EXCERPT PROVIDED
────────────────────────────────────────
By Our Business Correspondent
DailyNewsUG |Kampala |
The Auditor Generals report revealed recently that Crane Bank was sold by Bank of Uganda to DFCU in a “non-transparent manner”. As the dust is yet to settle over the alarming queries in the Auditor Generals Report, the Country is in shock after it has been revealed that Mr. Juma Kissame the Managing Director/CEO of the troubled Dfcu bank has a whooping USD 40,000,000 equivalent to Ugx 153Bn stashed on his personal Bank account in Bank of Africa.
The source of this LEAKED information is an authentic and fully signed Bank of Africa Bank Statement. This was signed by Kiduma Erisa, a current Staff Member of Bank of Africa who stamped and signed the Bank transactions on the account. See below:
Above: CLICK ABOVE LINK to view full statement
DFCU ‘bought’ Crane Bank from BoU in a process that Auditor General says it wasn’t transparent given that DFCU was the VALUER turned BUYER/PURCHASER of the same bank.
The Auditor General, Mr John Muwanga, recently faulted Bank of Uganda for not following proper procedures over the sale of Crane Bank and closure of six other banks pointing to possible fraud in the transactions.
In his 94-page audit report to Parliament, Mr. Muwanga found that there were no guidelines/regulations/ procedures or processes for selecting buyers of assets of Crane Bank Ltd.
“I observed that there were no guidelines/regulations or policies in place to guide the identification of purchasers of defunct banks. There were also no guidelines to determine the procedures to be adopted by the Central Bank in the sale/transfer of assets and liabilities of the defunct banks to the identified purchases,” he notes.
The practical implication of this is that there was an opportunity for fraud and collusion between BoU officers, transaction advisers and potential buyers.
Above: A quick rebuttal from Bank of Africa protecting its Customer Mr. Kissame.
The Auditor General also notes that he could not establish how Dfcu was picked as a buyer and how terms of the Purchase and Assumption (P&A) agreement were reached.
“I was not provided with the negotiation minutes leading to the P&A agreement. In the absence of the minutes, I could not determine how BoU selected the best evaluated bidder and how the terms in P& A were determined,” Muwanga notes in his report.
This implies that Bou and its advisors just picked whoever they wanted to sell to, hence the winning bid and terms of P&A were reached between BoU and Dfcu in a non-transparent manner.
────────────────────────────────────────
ACTIONS TO TAKE
(a) Revise the Crane Bank article from "The practical implication" to "Customer Mr. Kissame.", inclusive, replacing "BoU officers" with "Bank of Uganda officers".
(b) According to the Crane Bank article, how long was the audit report that Mr. Muwanga submitted to Parliament?
The entries that come next are separate from the Crane Bank article.

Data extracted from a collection
────────────────────────────────────────
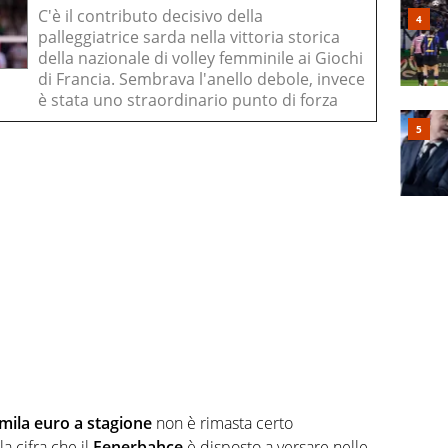
C'è il contributo decisivo della
palleggiatrice sarda nella vittoria storica
della nazionale di volley femminile ai Giochi
di Francia. Sembrava l'anello debole, invece
è stata uno straordinario punto di forza
mila euro a stagione
non è rimasta certo
a cifra che il
Fenerbahce
è disposto a versare nelle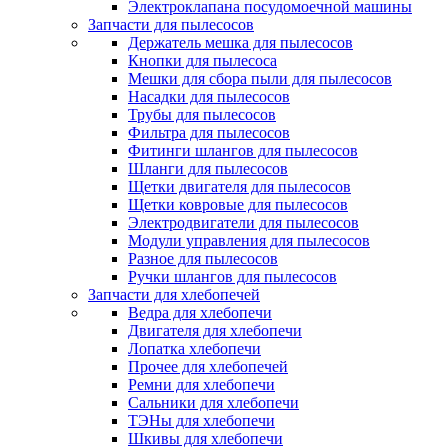
Электроклапана посудомоечной машины
Запчасти для пылесосов
Держатель мешка для пылесосов
Кнопки для пылесоса
Мешки для сбора пыли для пылесосов
Насадки для пылесосов
Трубы для пылесосов
Фильтра для пылесосов
Фитинги шлангов для пылесосов
Шланги для пылесосов
Щетки двигателя для пылесосов
Щетки ковровые для пылесосов
Электродвигатели для пылесосов
Модули управления для пылесосов
Разное для пылесосов
Ручки шлангов для пылесосов
Запчасти для хлебопечей
Ведра для хлебопечи
Двигателя для хлебопечи
Лопатка хлебопечи
Прочее для хлебопечей
Ремни для хлебопечи
Сальники для хлебопечи
ТЭНы для хлебопечи
Шкивы для хлебопечи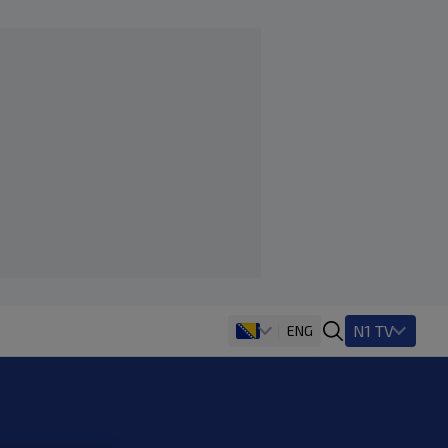
N1 TV
ENG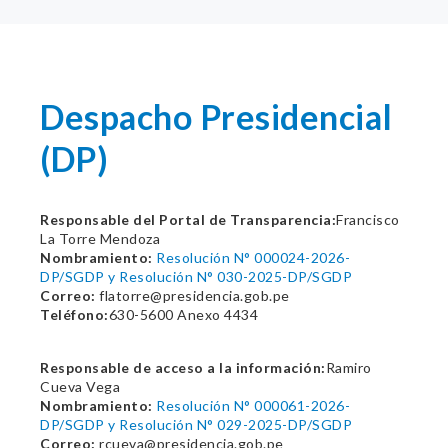
Despacho Presidencial
(DP)
Responsable del Portal de Transparencia:
Francisco
La Torre Mendoza
Nombramiento:
Resolución N° 000024-2026-
DP/SGDP y Resolución N° 030-2025-DP/SGDP
Correo:
flatorre@presidencia.gob.pe
Teléfono:
630-5600 Anexo 4434
Responsable de acceso a la información:
Ramiro
Cueva Vega
Nombramiento:
Resolución N° 000061-2026-
DP/SGDP y Resolución N° 029-2025-DP/SGDP
Correo:
rcueva@presidencia.gob.pe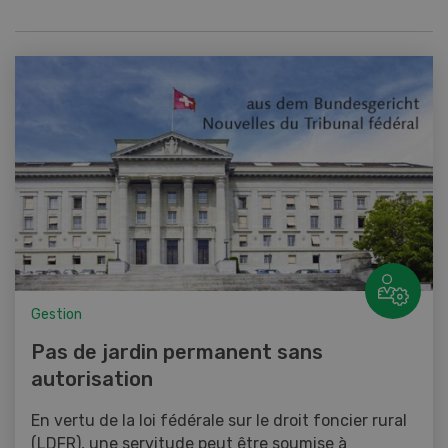
Gestion
Pas de jardin permanent sans
autorisation
En vertu de la loi fédérale sur le droit foncier rural
(LDFR), une servitude peut être soumise à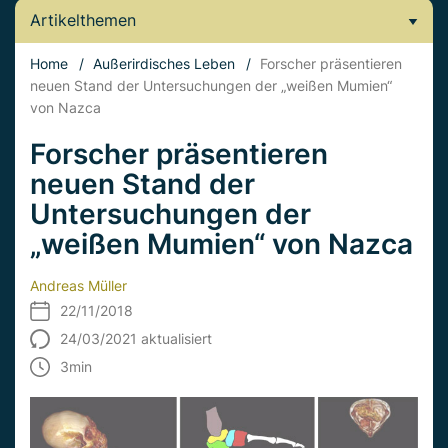
Artikelthemen
Home
/
Außerirdisches Leben
/
Forscher präsentieren
neuen Stand der Untersuchungen der „weißen Mumien“
von Nazca
Forscher präsentieren
neuen Stand der
Untersuchungen der
„weißen Mumien“ von Nazca
Andreas Müller
22/11/2018
24/03/2021 aktualisiert
3
min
────────────────────────────────────────
EXERCISE RESULTS
(a)
The practical implication of this is that there was an opportunity for fraud and collusion between Bank of Uganda officers, transaction advisers and potential buyers.
Above: A quick rebuttal from Bank of Africa protecting its Customer Mr. Kissame.

(b) 94 pages.